(Object state transitions)
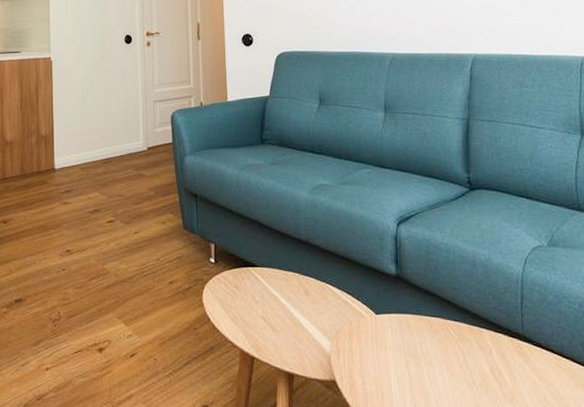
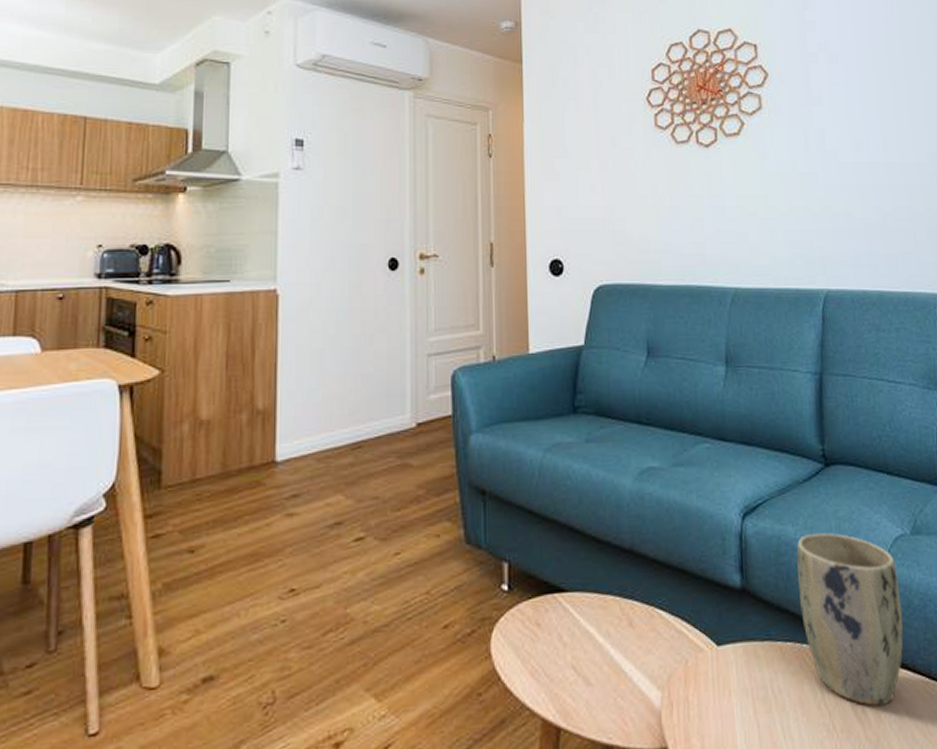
plant pot: none [443,239,539,371] -> present [796,532,903,706]

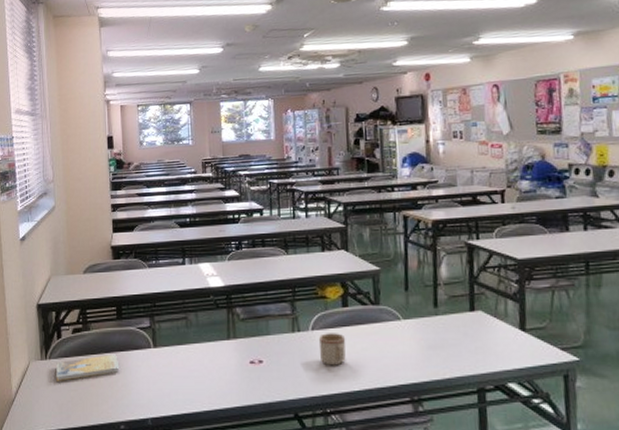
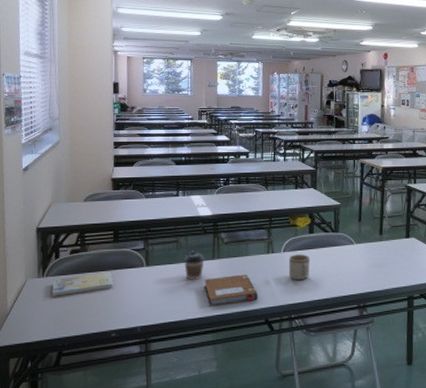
coffee cup: none [194,329,219,364] -> present [183,251,205,280]
notebook: none [219,357,285,396] -> present [204,274,258,306]

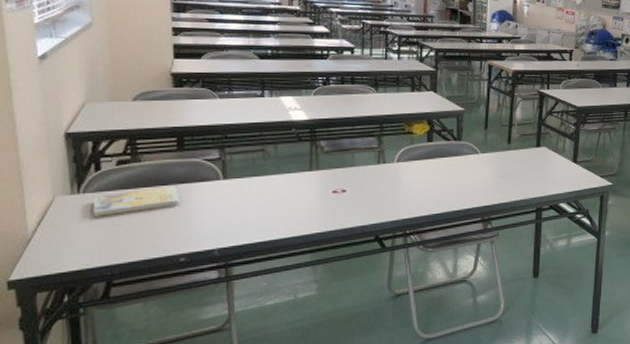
coffee cup: present [183,251,205,280] -> none [272,161,300,194]
notebook: present [204,274,258,306] -> none [299,187,367,223]
mug: present [288,254,310,281] -> none [402,164,429,194]

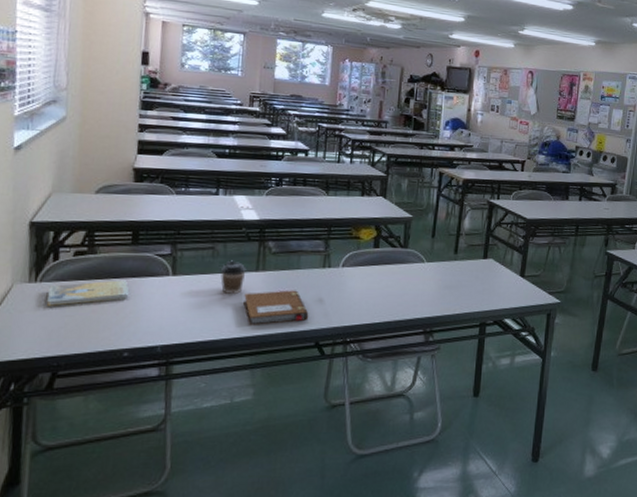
coffee cup: none [272,161,300,194] -> present [220,260,247,294]
notebook: none [299,187,367,223] -> present [243,290,309,325]

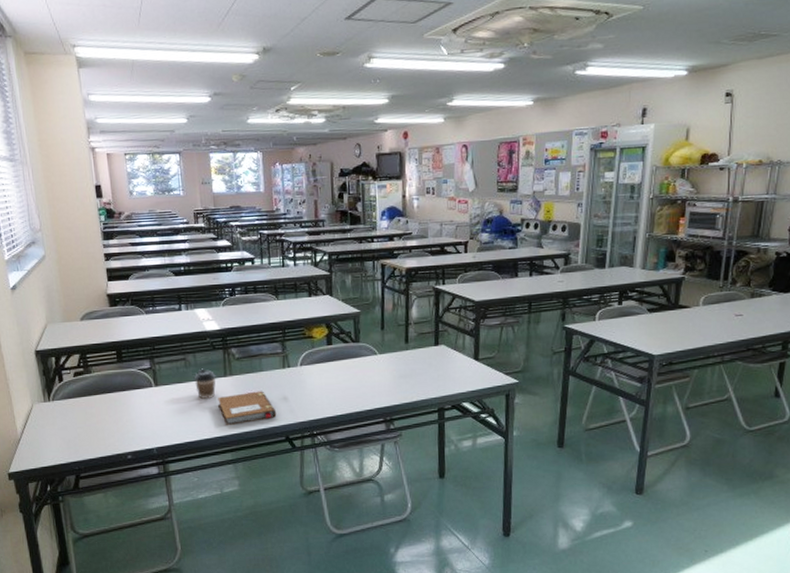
book: present [47,280,130,306] -> none [60,394,123,420]

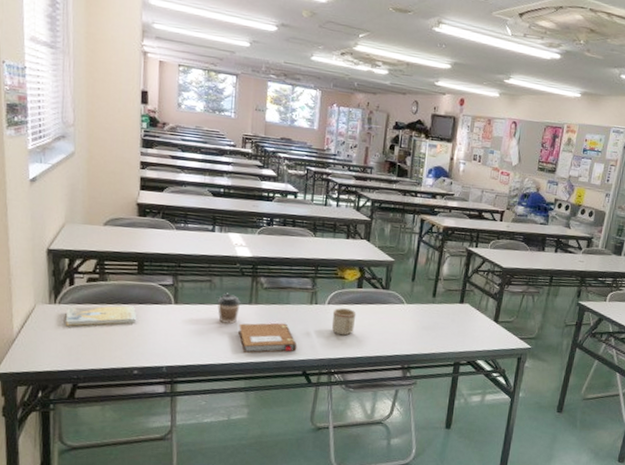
book: none [60,394,123,420] -> present [66,306,137,326]
mug: none [306,367,330,396] -> present [331,308,357,336]

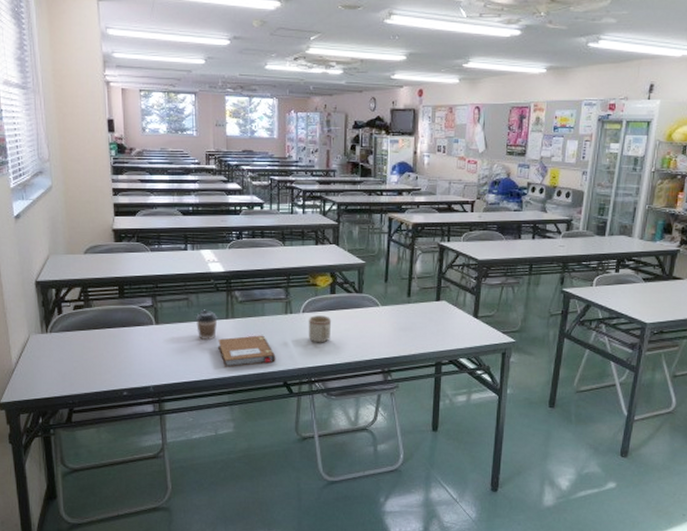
book: present [66,306,137,326] -> none [58,330,122,353]

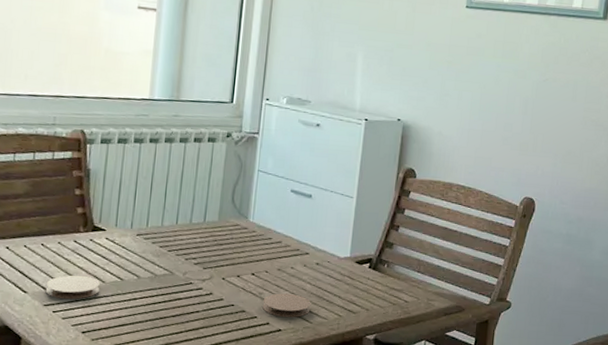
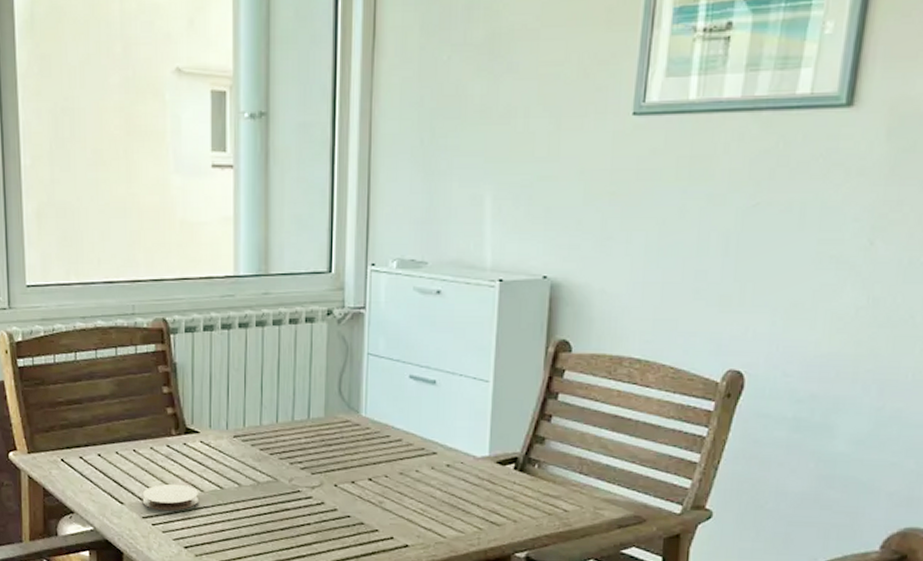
coaster: present [262,293,311,317] -> none [384,502,443,531]

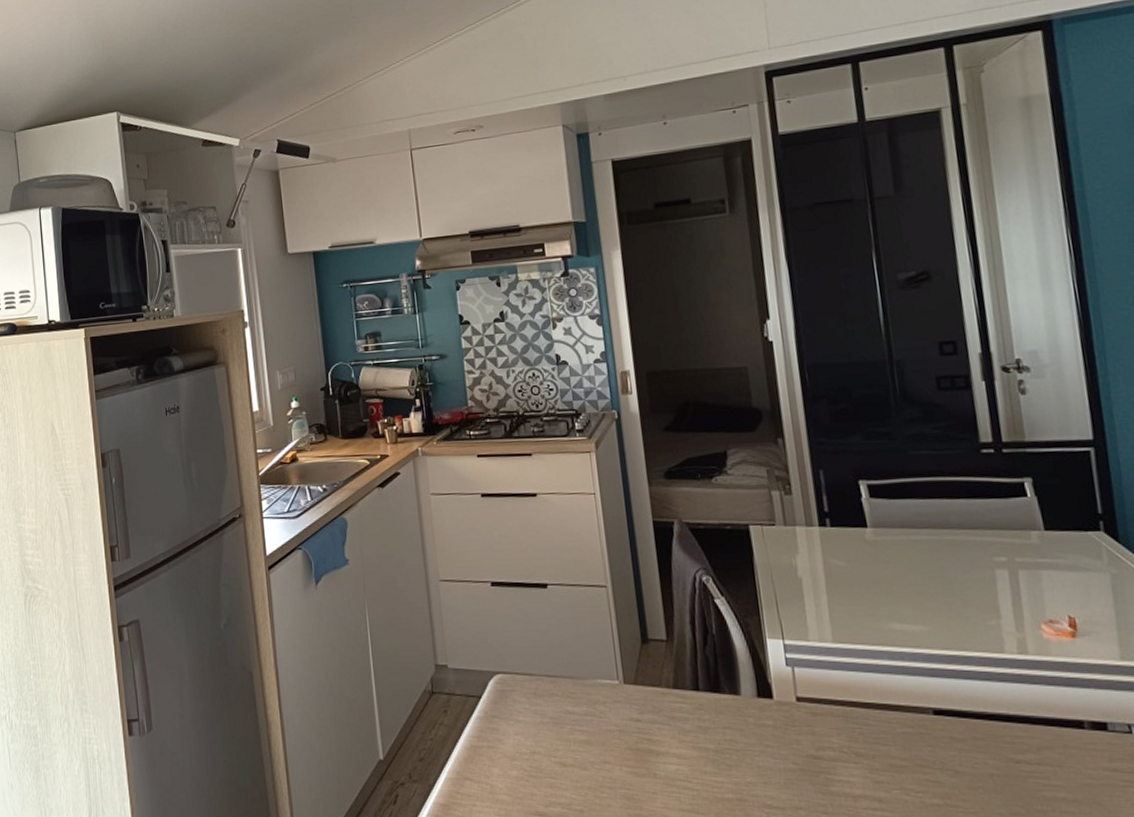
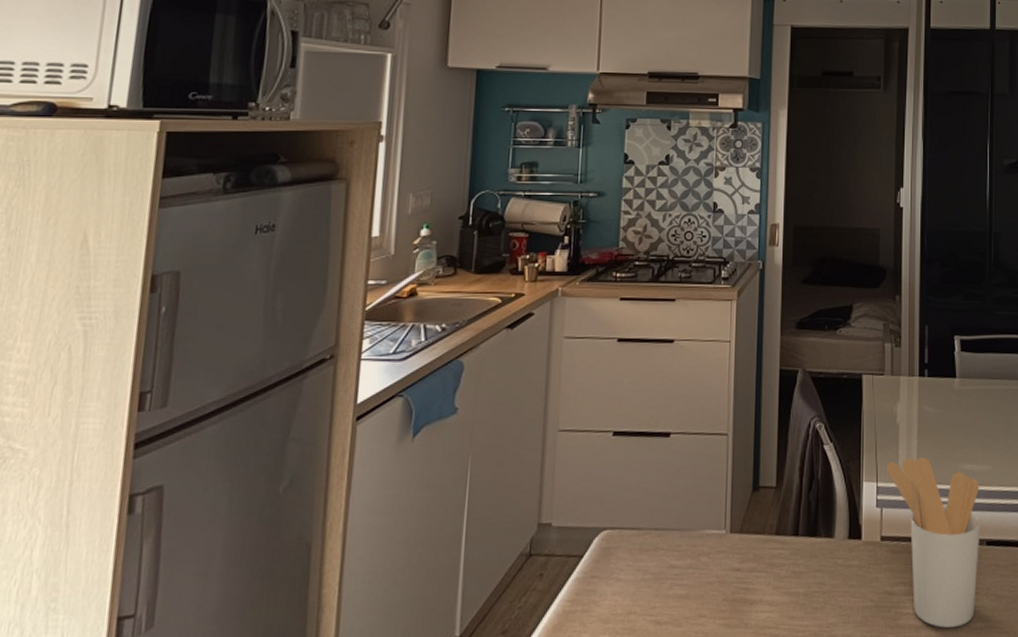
utensil holder: none [793,614,928,802] -> present [887,457,980,628]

REQUIRED WORK: Among the entries above, how many lines have the string "coffee" in them? Only the number should be given.

ANSWER TO THIS EXERCISE: 3